A task-by-task guide to evaluate a chatbot. Terms in bold are in the Glossary.
First time running it? Follow the Quickstart in the main README to start the backend + frontend, then come back here.
One project per chatbot you test. It scopes the documents, rules, and results together.
Upload the docs your bot is supposed to answer from (PDF / MD / TXT / DOCX). EvalBot chunks and embeds them into a local vector store — this becomes the ground truth.
Upload one or more plain-Markdown guideline files — your rules in your own words:
- Never reveal another user's personal data.
- Refuse any request to bypass login or access controls.
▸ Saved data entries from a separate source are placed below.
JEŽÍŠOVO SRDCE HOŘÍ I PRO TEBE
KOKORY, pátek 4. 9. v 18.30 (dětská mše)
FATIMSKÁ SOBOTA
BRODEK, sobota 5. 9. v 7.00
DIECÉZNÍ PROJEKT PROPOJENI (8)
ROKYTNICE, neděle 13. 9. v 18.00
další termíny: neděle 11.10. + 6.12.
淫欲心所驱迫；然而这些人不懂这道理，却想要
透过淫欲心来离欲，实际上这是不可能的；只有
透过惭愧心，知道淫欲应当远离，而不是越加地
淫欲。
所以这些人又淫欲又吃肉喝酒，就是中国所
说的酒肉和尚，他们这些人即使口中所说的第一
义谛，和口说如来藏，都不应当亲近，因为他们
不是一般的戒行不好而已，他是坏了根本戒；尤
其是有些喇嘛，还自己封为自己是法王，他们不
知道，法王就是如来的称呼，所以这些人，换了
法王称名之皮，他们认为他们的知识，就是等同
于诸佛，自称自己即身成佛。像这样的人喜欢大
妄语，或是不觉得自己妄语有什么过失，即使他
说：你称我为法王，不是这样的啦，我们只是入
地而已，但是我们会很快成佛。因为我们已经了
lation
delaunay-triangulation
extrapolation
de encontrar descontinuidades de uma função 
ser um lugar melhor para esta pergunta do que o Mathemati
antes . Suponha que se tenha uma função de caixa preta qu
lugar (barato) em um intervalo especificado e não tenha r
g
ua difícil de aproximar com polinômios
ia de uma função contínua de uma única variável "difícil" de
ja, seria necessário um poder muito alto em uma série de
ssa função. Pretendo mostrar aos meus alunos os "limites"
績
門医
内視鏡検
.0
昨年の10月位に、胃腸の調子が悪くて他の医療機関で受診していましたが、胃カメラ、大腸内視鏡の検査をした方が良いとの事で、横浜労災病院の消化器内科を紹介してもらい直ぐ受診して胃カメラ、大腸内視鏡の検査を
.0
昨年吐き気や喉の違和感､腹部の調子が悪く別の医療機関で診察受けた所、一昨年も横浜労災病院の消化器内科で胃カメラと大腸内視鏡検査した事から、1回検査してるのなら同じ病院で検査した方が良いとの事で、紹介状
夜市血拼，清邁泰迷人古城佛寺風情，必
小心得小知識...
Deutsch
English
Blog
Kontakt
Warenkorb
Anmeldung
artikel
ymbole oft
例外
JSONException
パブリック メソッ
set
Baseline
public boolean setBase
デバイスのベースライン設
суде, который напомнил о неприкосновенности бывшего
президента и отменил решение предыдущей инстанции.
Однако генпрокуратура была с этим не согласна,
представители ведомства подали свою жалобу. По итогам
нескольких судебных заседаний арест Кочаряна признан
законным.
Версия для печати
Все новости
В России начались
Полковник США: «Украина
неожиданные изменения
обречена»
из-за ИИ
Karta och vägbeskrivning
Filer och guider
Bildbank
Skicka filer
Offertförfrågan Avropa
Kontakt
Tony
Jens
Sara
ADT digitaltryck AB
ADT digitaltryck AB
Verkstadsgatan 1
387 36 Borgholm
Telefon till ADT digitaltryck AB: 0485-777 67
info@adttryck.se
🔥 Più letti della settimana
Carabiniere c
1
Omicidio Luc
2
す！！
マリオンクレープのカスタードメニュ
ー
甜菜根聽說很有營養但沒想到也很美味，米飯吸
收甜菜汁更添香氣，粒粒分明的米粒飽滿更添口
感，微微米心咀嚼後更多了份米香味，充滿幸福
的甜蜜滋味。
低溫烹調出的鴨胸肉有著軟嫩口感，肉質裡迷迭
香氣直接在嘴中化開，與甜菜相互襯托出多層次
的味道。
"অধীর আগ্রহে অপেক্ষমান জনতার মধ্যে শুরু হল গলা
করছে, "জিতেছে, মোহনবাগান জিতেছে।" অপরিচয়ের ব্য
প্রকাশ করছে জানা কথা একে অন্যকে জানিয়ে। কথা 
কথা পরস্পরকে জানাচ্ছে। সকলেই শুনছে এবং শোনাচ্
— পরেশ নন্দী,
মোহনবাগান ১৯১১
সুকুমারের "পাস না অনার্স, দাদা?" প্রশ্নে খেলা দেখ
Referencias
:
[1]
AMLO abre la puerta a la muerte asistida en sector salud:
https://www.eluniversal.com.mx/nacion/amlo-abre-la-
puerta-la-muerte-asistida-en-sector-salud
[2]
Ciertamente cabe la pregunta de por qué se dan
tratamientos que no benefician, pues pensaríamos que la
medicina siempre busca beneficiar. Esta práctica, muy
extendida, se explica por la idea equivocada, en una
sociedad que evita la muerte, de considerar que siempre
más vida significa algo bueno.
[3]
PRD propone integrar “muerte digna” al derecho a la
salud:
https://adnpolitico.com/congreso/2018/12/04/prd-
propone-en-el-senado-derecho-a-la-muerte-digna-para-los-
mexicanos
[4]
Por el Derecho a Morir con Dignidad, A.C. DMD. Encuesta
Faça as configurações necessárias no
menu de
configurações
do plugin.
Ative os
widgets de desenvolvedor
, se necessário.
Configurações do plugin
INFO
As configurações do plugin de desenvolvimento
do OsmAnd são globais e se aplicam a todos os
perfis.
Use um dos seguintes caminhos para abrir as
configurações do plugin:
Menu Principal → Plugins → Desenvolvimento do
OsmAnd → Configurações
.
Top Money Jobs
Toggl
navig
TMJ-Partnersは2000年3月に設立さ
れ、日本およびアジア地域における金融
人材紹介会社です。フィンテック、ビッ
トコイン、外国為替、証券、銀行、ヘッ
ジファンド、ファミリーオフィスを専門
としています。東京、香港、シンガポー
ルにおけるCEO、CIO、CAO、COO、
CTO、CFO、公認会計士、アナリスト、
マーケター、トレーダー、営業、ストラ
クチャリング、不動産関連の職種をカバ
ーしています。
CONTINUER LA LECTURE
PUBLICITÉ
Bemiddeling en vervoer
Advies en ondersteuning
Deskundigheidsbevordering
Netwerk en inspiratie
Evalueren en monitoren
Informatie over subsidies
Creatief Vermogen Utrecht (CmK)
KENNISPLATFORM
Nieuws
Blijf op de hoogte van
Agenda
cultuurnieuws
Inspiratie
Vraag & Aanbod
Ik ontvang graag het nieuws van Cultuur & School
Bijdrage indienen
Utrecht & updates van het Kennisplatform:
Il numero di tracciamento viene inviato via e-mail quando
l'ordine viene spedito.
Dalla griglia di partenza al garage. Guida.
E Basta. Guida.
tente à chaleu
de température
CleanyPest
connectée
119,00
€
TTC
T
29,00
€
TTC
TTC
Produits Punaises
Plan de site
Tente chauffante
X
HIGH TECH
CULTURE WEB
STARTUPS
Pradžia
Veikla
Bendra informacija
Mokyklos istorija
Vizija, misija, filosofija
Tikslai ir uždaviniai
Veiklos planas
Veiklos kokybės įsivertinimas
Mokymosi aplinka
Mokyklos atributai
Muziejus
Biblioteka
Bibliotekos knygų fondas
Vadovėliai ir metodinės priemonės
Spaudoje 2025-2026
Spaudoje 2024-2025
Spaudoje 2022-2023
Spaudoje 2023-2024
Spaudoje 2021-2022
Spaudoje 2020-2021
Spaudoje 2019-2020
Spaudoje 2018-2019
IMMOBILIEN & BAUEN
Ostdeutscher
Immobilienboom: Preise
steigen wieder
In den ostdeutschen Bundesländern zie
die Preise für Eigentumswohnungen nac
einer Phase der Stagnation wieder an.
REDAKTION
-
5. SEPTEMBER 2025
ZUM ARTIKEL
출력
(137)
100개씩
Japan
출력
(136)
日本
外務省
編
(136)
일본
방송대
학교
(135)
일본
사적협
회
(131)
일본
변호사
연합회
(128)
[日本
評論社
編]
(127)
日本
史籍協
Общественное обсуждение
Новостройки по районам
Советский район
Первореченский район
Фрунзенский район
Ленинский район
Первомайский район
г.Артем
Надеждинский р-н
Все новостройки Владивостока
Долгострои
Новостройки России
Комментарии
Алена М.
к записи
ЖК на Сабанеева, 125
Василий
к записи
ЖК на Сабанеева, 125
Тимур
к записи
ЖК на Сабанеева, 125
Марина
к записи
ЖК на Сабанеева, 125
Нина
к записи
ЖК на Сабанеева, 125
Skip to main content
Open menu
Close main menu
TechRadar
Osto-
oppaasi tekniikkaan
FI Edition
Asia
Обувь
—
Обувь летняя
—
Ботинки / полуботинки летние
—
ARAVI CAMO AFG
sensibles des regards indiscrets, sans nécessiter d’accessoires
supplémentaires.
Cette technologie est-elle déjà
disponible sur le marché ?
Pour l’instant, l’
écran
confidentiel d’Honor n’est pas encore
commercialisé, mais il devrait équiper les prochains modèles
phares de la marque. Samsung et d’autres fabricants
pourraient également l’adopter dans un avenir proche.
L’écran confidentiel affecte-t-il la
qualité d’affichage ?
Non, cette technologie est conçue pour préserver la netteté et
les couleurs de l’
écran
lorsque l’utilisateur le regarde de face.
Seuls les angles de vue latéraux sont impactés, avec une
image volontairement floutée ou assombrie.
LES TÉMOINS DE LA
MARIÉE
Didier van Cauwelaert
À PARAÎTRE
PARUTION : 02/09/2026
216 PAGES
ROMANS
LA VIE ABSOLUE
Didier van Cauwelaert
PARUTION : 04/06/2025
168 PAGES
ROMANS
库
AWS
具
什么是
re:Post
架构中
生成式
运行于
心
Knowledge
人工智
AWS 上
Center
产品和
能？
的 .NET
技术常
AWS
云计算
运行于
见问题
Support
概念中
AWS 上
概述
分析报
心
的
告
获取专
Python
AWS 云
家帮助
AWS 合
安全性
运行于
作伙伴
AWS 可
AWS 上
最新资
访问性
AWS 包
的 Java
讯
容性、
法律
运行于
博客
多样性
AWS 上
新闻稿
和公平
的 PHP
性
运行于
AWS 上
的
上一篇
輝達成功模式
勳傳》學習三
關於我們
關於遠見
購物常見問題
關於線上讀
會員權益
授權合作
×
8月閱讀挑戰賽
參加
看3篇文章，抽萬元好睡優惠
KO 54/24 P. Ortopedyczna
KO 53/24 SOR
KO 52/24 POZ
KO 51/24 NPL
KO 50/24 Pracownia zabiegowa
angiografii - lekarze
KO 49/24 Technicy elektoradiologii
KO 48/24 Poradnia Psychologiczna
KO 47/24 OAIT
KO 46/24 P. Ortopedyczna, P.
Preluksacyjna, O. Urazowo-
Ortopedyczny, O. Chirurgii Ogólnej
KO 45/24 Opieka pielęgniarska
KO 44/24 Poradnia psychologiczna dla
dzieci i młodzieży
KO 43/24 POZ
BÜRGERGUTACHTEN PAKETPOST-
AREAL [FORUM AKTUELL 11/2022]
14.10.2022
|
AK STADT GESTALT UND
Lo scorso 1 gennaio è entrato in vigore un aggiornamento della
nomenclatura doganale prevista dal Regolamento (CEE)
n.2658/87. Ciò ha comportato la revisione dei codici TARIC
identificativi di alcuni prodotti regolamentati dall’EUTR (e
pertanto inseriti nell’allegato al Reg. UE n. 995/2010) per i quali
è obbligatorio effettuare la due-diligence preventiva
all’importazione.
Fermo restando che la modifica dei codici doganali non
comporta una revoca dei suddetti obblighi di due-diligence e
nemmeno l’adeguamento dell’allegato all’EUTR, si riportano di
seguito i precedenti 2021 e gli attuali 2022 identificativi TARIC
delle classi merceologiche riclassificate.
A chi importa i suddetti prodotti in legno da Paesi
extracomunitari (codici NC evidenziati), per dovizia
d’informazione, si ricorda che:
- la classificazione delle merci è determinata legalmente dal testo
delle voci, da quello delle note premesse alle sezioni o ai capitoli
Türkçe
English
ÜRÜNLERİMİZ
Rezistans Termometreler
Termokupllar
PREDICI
- Keep a professional, polite tone.No schema, no special format — the AI judge reads the raw text.
Configuration tab → add a Chatbot Endpoint. This lets EvalBot fetch answers automatically instead of you pasting them.
- Pick a provider preset (OpenAI / Anthropic / Gemini) — it fills the URL, request
shape, and response path for you. Replace the
<...API_KEY>placeholder in the headers with your key. Choose Custom to point at your own bot's HTTP API. - Click Test connection to confirm it works.
Evaluate tab.
- Pick a question — from the built-in seed question library (Security, Harmfulness, Fact-Check, Hallucination) or type your own.
- Provide the bot's answer: paste it, or let EvalBot fetch it from the endpoint.
- Choose the method (ML only / AI only / Both) and the AI provider.
- Run. You'll see the Combined Score, per-metric bars, any guideline violations (with the exact offending sentence), the retrieved context, and a short rationale.
Datasets tab. Group many questions into a dataset, then run it against an endpoint.
- Each run scores every row and shows a pass/fail heatmap so you can spot regressions across re-tests.
- Multi-turn rows (a full conversation) are replayed in order; the bot's reply to the last user message is what gets graded.
Analytics tab. Pass rate, score trends over time, ML-vs-AI agreement, and performance by category — exportable to CSV.
Tip: for testing a general assistant (no fixed knowledge base), lean on the Security / Harmfulness questions — those check behavior (does it refuse, stay in scope, avoid leaking data) and don't need your documents to judge.